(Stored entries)
* * *

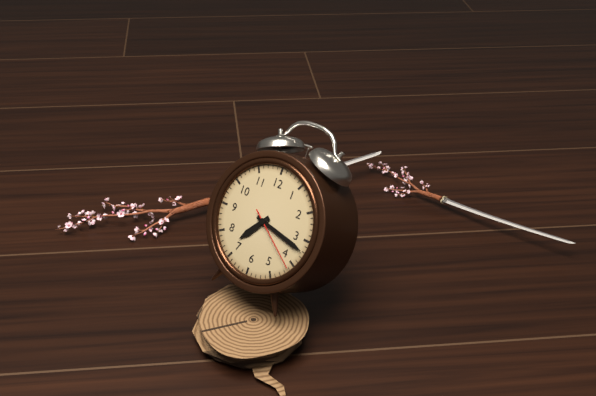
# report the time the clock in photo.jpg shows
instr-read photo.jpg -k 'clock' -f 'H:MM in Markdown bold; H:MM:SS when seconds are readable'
**7:17:21**
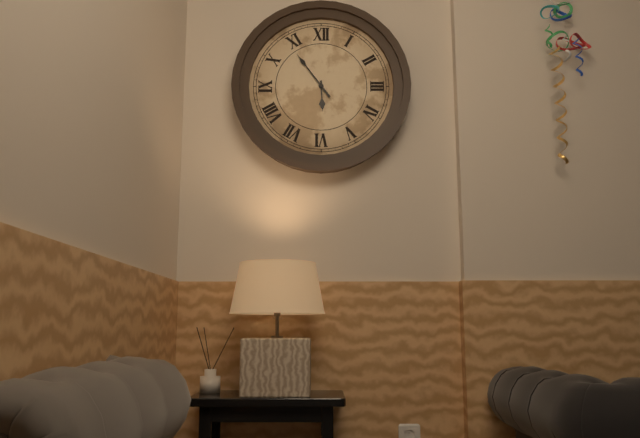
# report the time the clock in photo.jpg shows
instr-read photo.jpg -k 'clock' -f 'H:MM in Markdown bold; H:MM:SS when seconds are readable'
**5:54**
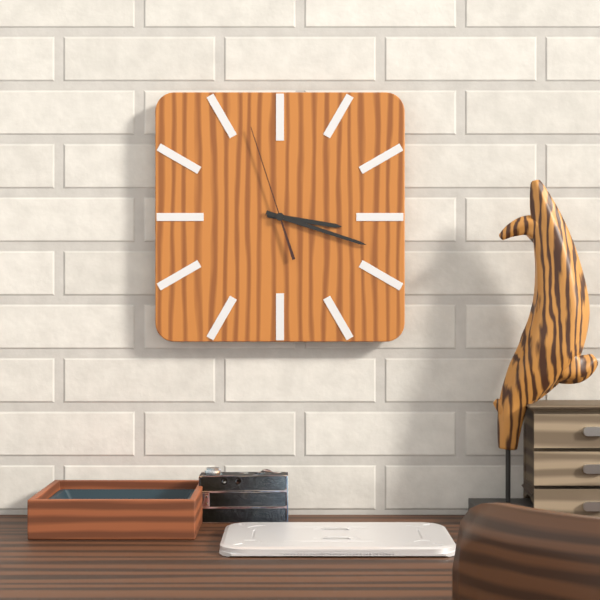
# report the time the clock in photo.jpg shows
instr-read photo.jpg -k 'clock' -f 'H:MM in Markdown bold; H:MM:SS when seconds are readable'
**3:18:57**
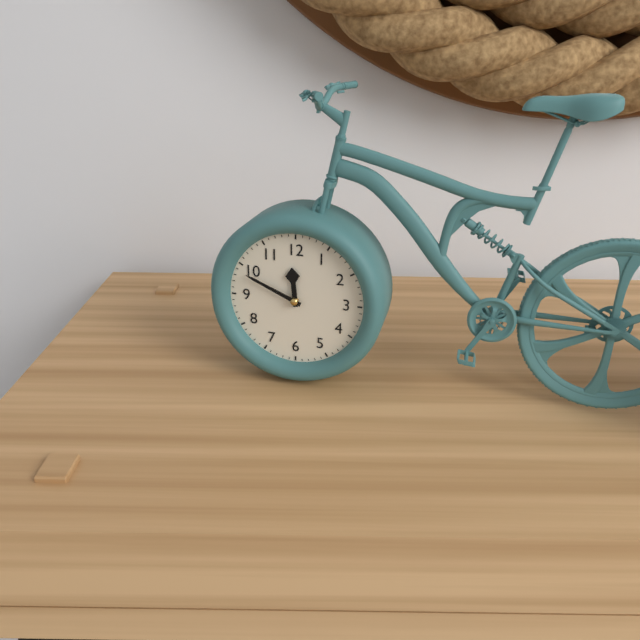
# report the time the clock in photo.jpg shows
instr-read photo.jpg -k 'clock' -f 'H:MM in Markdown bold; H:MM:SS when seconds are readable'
**11:49**
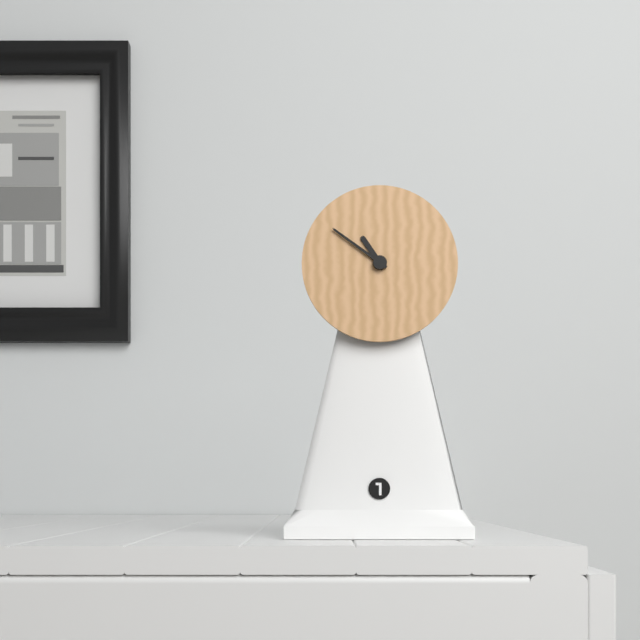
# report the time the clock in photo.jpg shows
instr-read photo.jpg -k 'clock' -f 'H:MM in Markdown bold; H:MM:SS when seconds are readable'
**10:51**
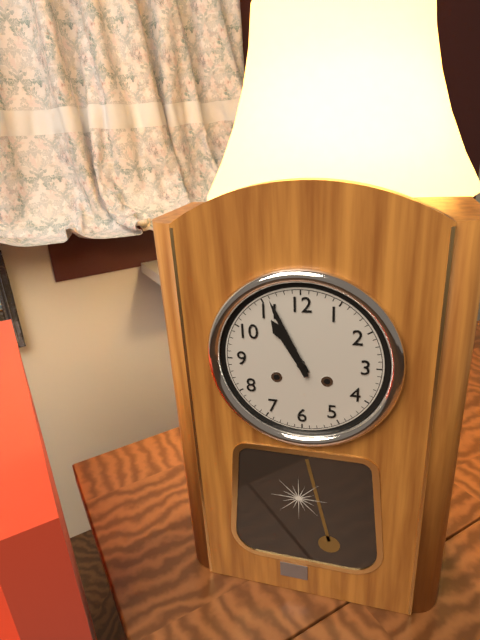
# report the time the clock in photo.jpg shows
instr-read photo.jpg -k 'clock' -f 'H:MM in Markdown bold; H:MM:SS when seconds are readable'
**10:56**
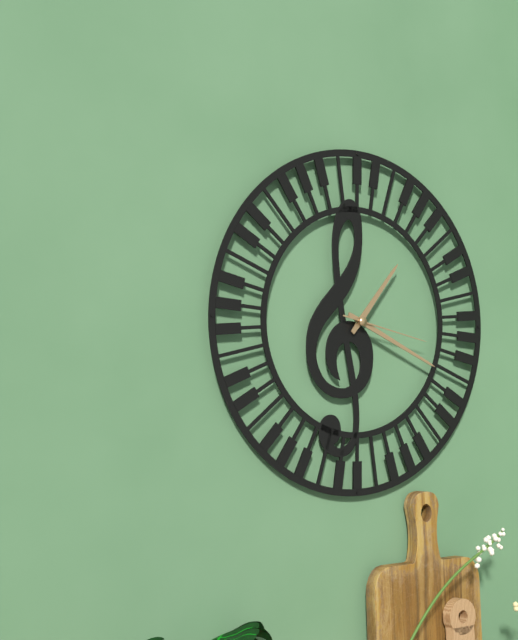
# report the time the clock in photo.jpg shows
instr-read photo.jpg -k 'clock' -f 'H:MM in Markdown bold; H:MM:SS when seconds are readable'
**1:19:17**
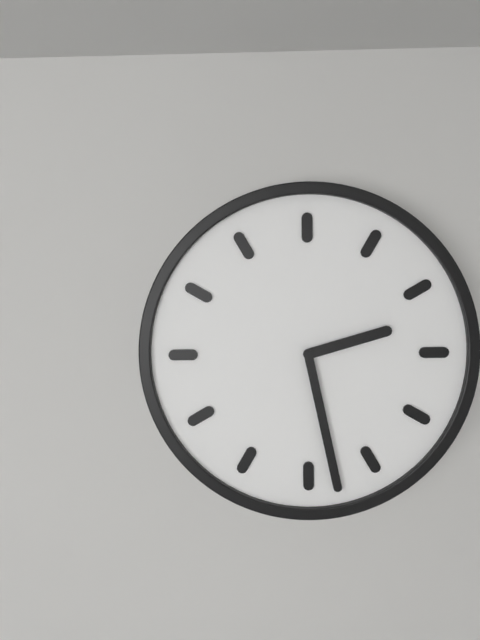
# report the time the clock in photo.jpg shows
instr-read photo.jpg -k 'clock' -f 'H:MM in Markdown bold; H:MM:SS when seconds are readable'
**2:28**
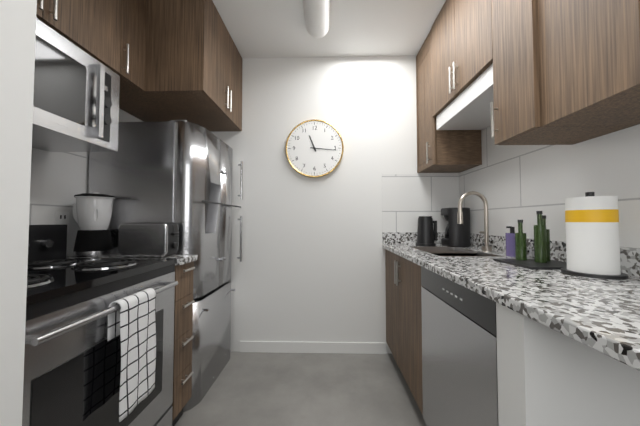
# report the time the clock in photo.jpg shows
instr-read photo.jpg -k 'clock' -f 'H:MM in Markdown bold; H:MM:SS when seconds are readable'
**11:16**
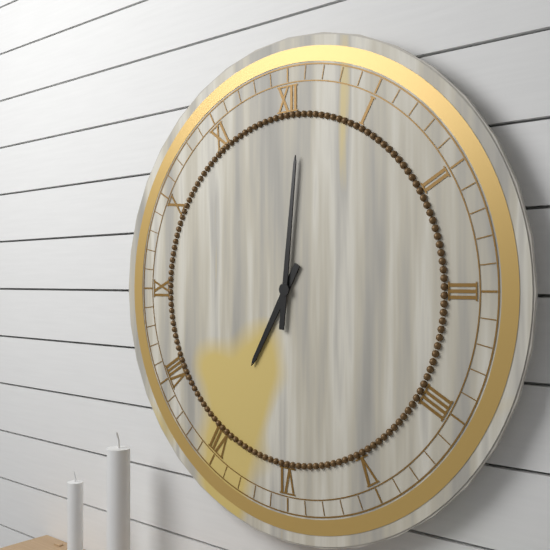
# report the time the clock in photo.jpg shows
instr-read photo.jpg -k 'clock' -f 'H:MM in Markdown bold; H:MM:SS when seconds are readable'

* * *

Do this = Can you copy out every row above word for word, leaving the pictures out?

Final result =
# report the time the clock in photo.jpg shows
instr-read photo.jpg -k 'clock' -f 'H:MM in Markdown bold; H:MM:SS when seconds are readable'
**7:17:21**
# report the time the clock in photo.jpg shows
instr-read photo.jpg -k 'clock' -f 'H:MM in Markdown bold; H:MM:SS when seconds are readable'
**5:54**
# report the time the clock in photo.jpg shows
instr-read photo.jpg -k 'clock' -f 'H:MM in Markdown bold; H:MM:SS when seconds are readable'
**3:18:57**
# report the time the clock in photo.jpg shows
instr-read photo.jpg -k 'clock' -f 'H:MM in Markdown bold; H:MM:SS when seconds are readable'
**11:49**
# report the time the clock in photo.jpg shows
instr-read photo.jpg -k 'clock' -f 'H:MM in Markdown bold; H:MM:SS when seconds are readable'
**10:51**
# report the time the clock in photo.jpg shows
instr-read photo.jpg -k 'clock' -f 'H:MM in Markdown bold; H:MM:SS when seconds are readable'
**10:56**
# report the time the clock in photo.jpg shows
instr-read photo.jpg -k 'clock' -f 'H:MM in Markdown bold; H:MM:SS when seconds are readable'
**1:19:17**
# report the time the clock in photo.jpg shows
instr-read photo.jpg -k 'clock' -f 'H:MM in Markdown bold; H:MM:SS when seconds are readable'
**2:28**
# report the time the clock in photo.jpg shows
instr-read photo.jpg -k 'clock' -f 'H:MM in Markdown bold; H:MM:SS when seconds are readable'
**11:16**
# report the time the clock in photo.jpg shows
instr-read photo.jpg -k 'clock' -f 'H:MM in Markdown bold; H:MM:SS when seconds are readable'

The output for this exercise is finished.